Fazlaca sıradan insanların yer aldığı fazlaca sıradan bir hayatta, birazcık sıra dışı bir şeyler arıyor olmak hayalden başka bir şey değil. Bunun hayal olduğunu bilmek, aradığın şeyi hiçbir zaman bulamayacağını bilmek nasıl bir his? Ne yapmak gerek bu durumda? Pes mi etmeli? Sıradan bir mutluluğa razı mı gelmedi? Azla yetinmeli mi?

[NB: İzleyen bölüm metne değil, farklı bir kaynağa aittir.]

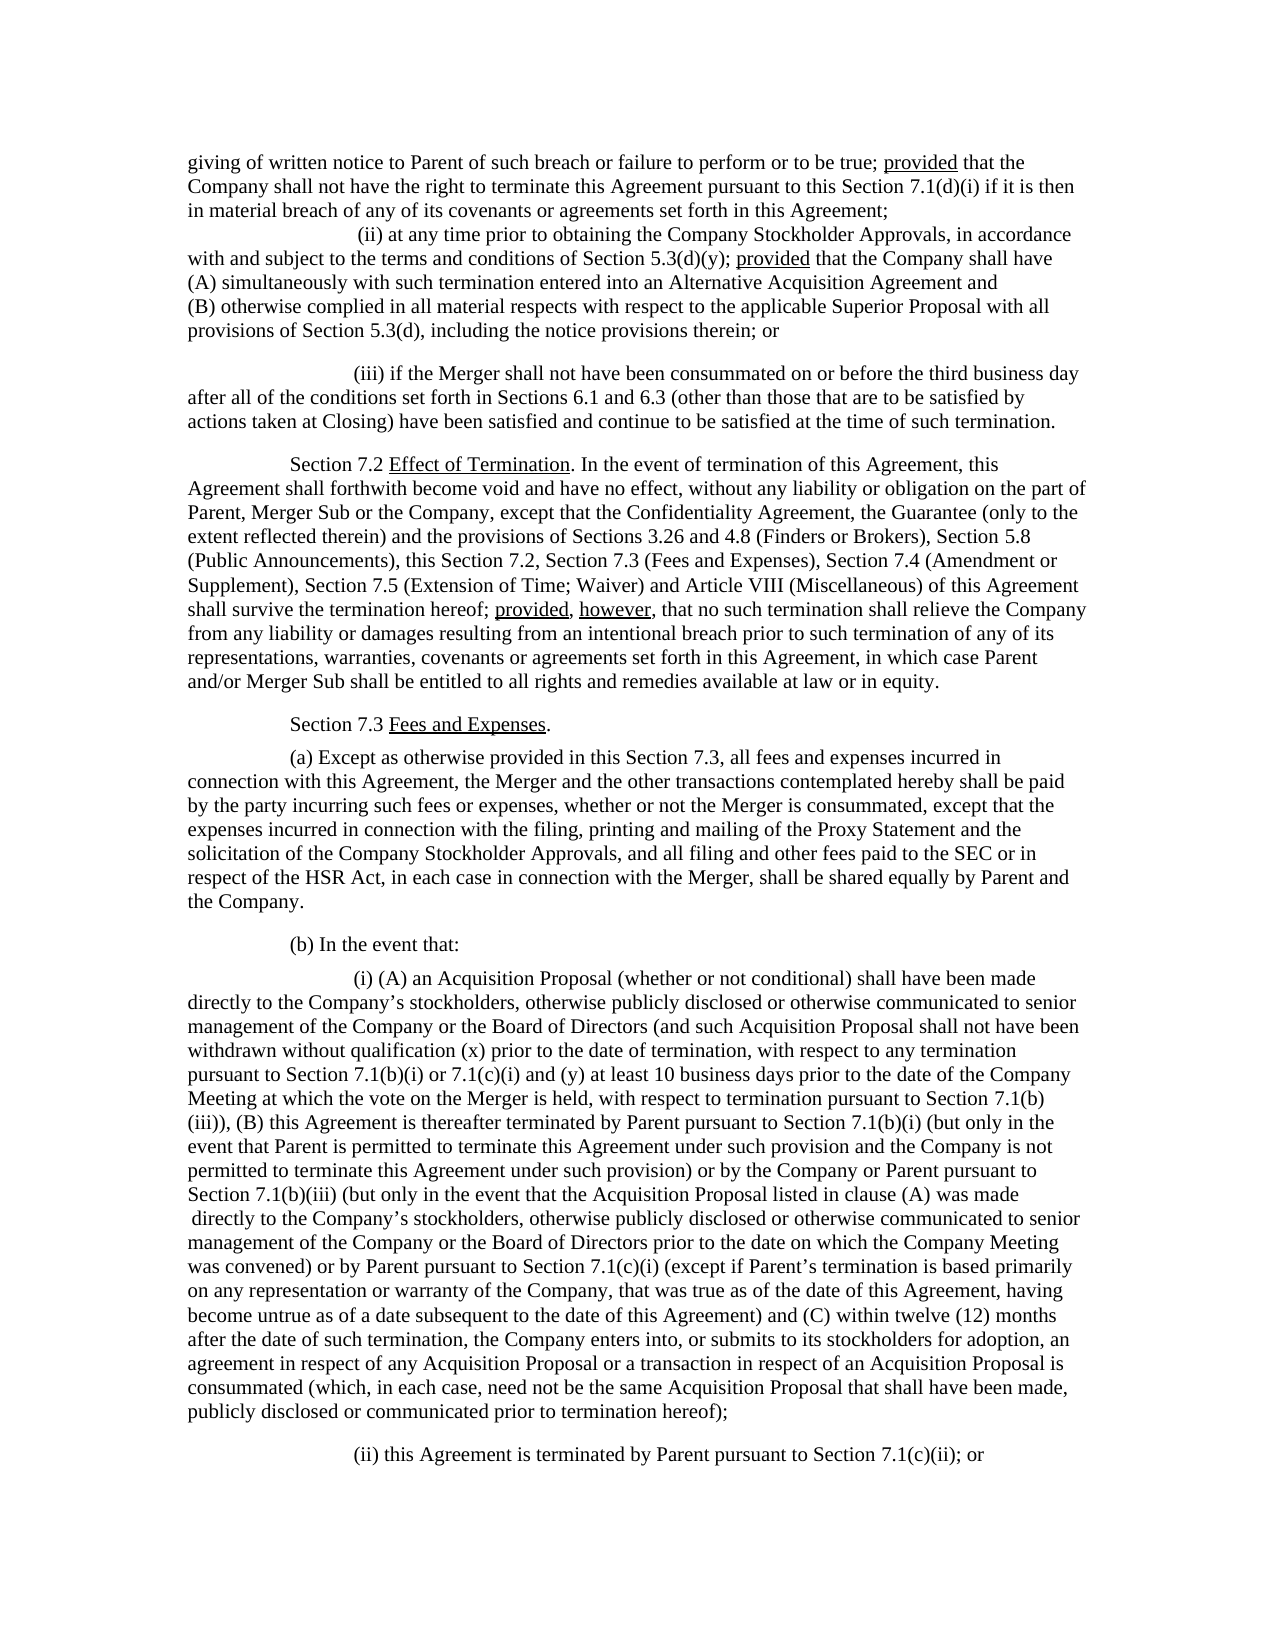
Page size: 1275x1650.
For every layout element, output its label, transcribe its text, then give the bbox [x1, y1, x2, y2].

text Section 7.3 Fees and Expenses. [187, 712, 1087, 736]
text directly to the Company’s stockholders, otherwise publicly disclosed or otherwise communicated to senior management of the Company or the Board of Directors prior to the date on which the Company Meeting was convened) or by Parent pursuant to Section 7.1(c)(i) (except if Parent’s termination is based primarily on any representation or warranty of the Company, that was true as of the date of this Agreement, having become untrue as of a date subsequent to the date of this Agreement) and (C) within twelve (12) months after the date of such termination, the Company enters into, or submits to its stockholders for adoption, an agreement in respect of any Acquisition Proposal or a transaction in respect of an Acquisition Proposal is consummated (which, in each case, need not be the same Acquisition Proposal that shall have been made, publicly disclosed or communicated prior to termination hereof); [187, 1206, 1087, 1423]
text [187, 150, 1087, 222]
text (a) Except as otherwise provided in this Section 7.3, all fees and expenses incurred in connection with this Agreement, the Merger and the other transactions contemplated hereby shall be paid by the party incurring such fees or expenses, whether or not the Merger is consummated, except that the expenses incurred in connection with the filing, printing and mailing of the Proxy Statement and the solicitation of the Company Stockholder Approvals, and all filing and other fees paid to the SEC or in respect of the HSR Act, in each case in connection with the Merger, shall be shared equally by Parent and the Company. [187, 745, 1087, 913]
text (ii) this Agreement is terminated by Parent pursuant to Section 7.1(c)(ii); or [187, 1442, 1087, 1466]
text (iii) if the Merger shall not have been consummated on or before the third business day after all of the conditions set forth in Sections 6.1 and 6.3 (other than those that are to be satisfied by actions taken at Closing) have been satisfied and continue to be satisfied at the time of such termination. [187, 361, 1087, 433]
text Section 7.2 Effect of Termination. In the event of termination of this Agreement, this Agreement shall forthwith become void and have no effect, without any liability or obligation on the part of Parent, Merger Sub or the Company, except that the Confidentiality Agreement, the Guarantee (only to the extent reflected therein) and the provisions of Sections 3.26 and 4.8 (Finders or Brokers), Section 5.8 (Public Announcements), this Section 7.2, Section 7.3 (Fees and Expenses), Section 7.4 (Amendment or Supplement), Section 7.5 (Extension of Time; Waiver) and Article VIII (Miscellaneous) of this Agreement shall survive the termination hereof; provided, however, that no such termination shall relieve the Company from any liability or damages resulting from an intentional breach prior to such termination of any of its representations, warranties, covenants or agreements set forth in this Agreement, in which case Parent and/or Merger Sub shall be entitled to all rights and remedies available at law or in equity. [187, 452, 1087, 693]
text (ii) at any time prior to obtaining the Company Stockholder Approvals, in accordance with and subject to the terms and conditions of Section 5.3(d)(y); provided that the Company shall have (A) simultaneously with such termination entered into an Alternative Acquisition Agreement and (B) otherwise complied in all material respects with respect to the applicable Superior Proposal with all provisions of Section 5.3(d), including the notice provisions therein; or [187, 222, 1087, 342]
text (b) In the event that: [187, 932, 1087, 956]
text (i) (A) an Acquisition Proposal (whether or not conditional) shall have been made directly to the Company’s stockholders, otherwise publicly disclosed or otherwise communicated to senior management of the Company or the Board of Directors (and such Acquisition Proposal shall not have been withdrawn without qualification (x) prior to the date of termination, with respect to any termination pursuant to Section 7.1(b)(i) or 7.1(c)(i) and (y) at least 10 business days prior to the date of the Company Meeting at which the vote on the Merger is held, with respect to termination pursuant to Section 7.1(b)(iii)), (B) this Agreement is thereafter terminated by Parent pursuant to Section 7.1(b)(i) (but only in the event that Parent is permitted to terminate this Agreement under such provision and the Company is not permitted to terminate this Agreement under such provision) or by the Company or Parent pursuant to Section 7.1(b)(iii) (but only in the event that the Acquisition Proposal listed in clause (A) was made [187, 966, 1087, 1206]
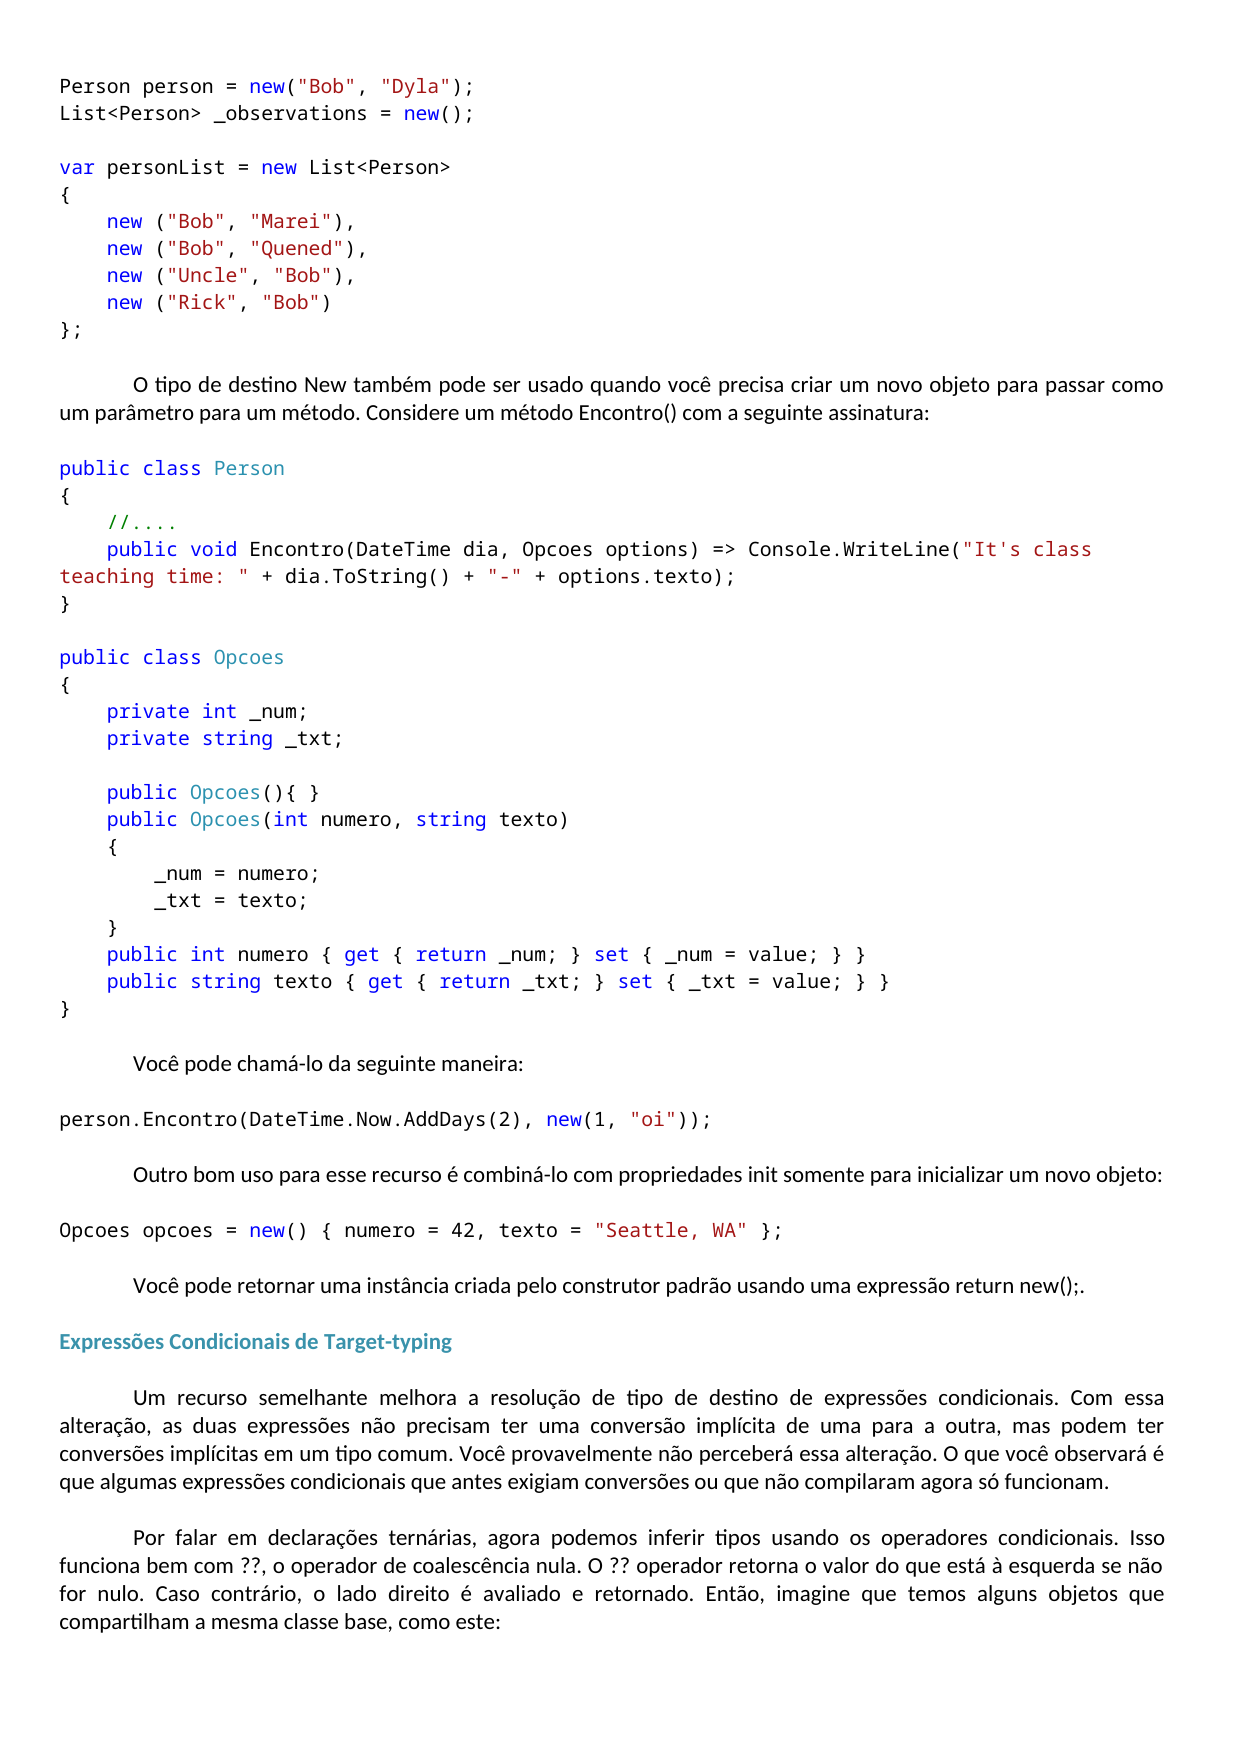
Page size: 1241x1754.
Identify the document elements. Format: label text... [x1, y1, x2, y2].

text person.Encontro(DateTime.Now.AddDays(2), new(1, "oi")); [59, 1105, 1167, 1132]
text public string texto { get { return _txt; } set { _txt = value; } } [59, 967, 1167, 994]
text Person person = new("Bob", "Dyla"); [59, 72, 1167, 99]
text public void Encontro(DateTime dia, Opcoes options) => Console.WriteLine("It's class teaching time: " + dia.ToString() + "-" + options.texto); [59, 535, 1167, 589]
text { [59, 180, 1167, 207]
text public class Person [59, 454, 1167, 481]
text Um recurso semelhante melhora a resolução de tipo de destino de expressões condicionais. Com essa alteração, as duas expressões não precisam ter uma conversão implícita de uma para a outra, mas podem ter conversões implícitas em um tipo comum. Você provavelmente não perceberá essa alteração. O que você observará é que algumas expressões condicionais que antes exigiam conversões ou que não compilaram agora só funcionam. [59, 1383, 1167, 1495]
text public Opcoes(){ } [59, 778, 1167, 805]
text Outro bom uso para esse recurso é combiná-lo com propriedades init somente para inicializar um novo objeto: [59, 1160, 1167, 1188]
text Você pode chamá-lo da seguinte maneira: [59, 1049, 1167, 1077]
text private int _num; [59, 697, 1167, 724]
text { [59, 670, 1167, 697]
text Por falar em declarações ternárias, agora podemos inferir tipos usando os operadores condicionais. Isso funciona bem com ??, o operador de coalescência nula. O ?? operador retorna o valor do que está à esquerda se não for nulo. Caso contrário, o lado direito é avaliado e retornado. Então, imagine que temos alguns objetos que compartilham a mesma classe base, como este: [59, 1523, 1167, 1635]
text _num = numero; [59, 859, 1167, 886]
text new ("Rick", "Bob") [59, 288, 1167, 315]
text new ("Uncle", "Bob"), [59, 261, 1167, 288]
text public Opcoes(int numero, string texto) [59, 805, 1167, 832]
text new ("Bob", "Quened"), [59, 234, 1167, 261]
text } [59, 589, 1167, 616]
text var personList = new List<Person> [59, 153, 1167, 180]
text _txt = texto; [59, 886, 1167, 913]
text } [59, 994, 1167, 1021]
text } [59, 913, 1167, 940]
text List<Person> _observations = new(); [59, 99, 1167, 126]
text private string _txt; [59, 724, 1167, 751]
text { [59, 832, 1167, 859]
text Você pode retornar uma instância criada pelo construtor padrão usando uma expressão return new();. [59, 1271, 1167, 1299]
text new ("Bob", "Marei"), [59, 207, 1167, 234]
text public int numero { get { return _num; } set { _num = value; } } [59, 940, 1167, 967]
text O tipo de destino New também pode ser usado quando você precisa criar um novo objeto para passar como um parâmetro para um método. Considere um método Encontro() com a seguinte assinatura: [59, 370, 1167, 426]
text }; [59, 315, 1167, 342]
text { [59, 481, 1167, 508]
text Expressões Condicionais de Target-typing [59, 1327, 1167, 1355]
text Opcoes opcoes = new() { numero = 42, texto = "Seattle, WA" }; [59, 1216, 1167, 1243]
text //.... [59, 508, 1167, 535]
text public class Opcoes [59, 643, 1167, 670]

Çok fazla insan var, çok fazla düşünce var, çok fazla hayat var ama ne yazık ki hepsi birbirinin aynısı. Sanki herkes bir fotokopi makinesinden çıkmış gibi, hiçbir fark yok aralarında. Aynı düşünceler, aynı istekler, aynı sorular, aynı cevaplar, aynı konuşmalar, aynı bakışmalar, aynı maskeler... İnandırıcı geliyor mu bütün bunlar sahiden? Mutlu ediyor mu gerçekten? Ne zaman gözlerini açacak insan? Ne zaman görebilecek göremediklerini? Ne zaman fark edecek zavallılığını?
Bütün bunları fark ettikten sonra hala var olmayan o şeyi aramak rol yapmaktan daha çok mutlu ediyor. Yaşamak için yaşamamalı insan, yaşamak istediği için yaşamalı. Aramalı, çabalamalı...
Ya vardır bir şey hayatında ya da yoktur. Ya olmalıdır ya da olmamalıdır. Olmamasına katlanılabilir ama 'birazcık' var olmasına katlanılamaz. Varmış gibi görünmesine dayanılamaz. Mış mışlar tatmin etmez belli bir seviyeden sonra. Bir kez açıldıysa gözün kapatamazsın tekrar.
Bir üst insan ya da bir alt insan... Hangisi olmak isterdin?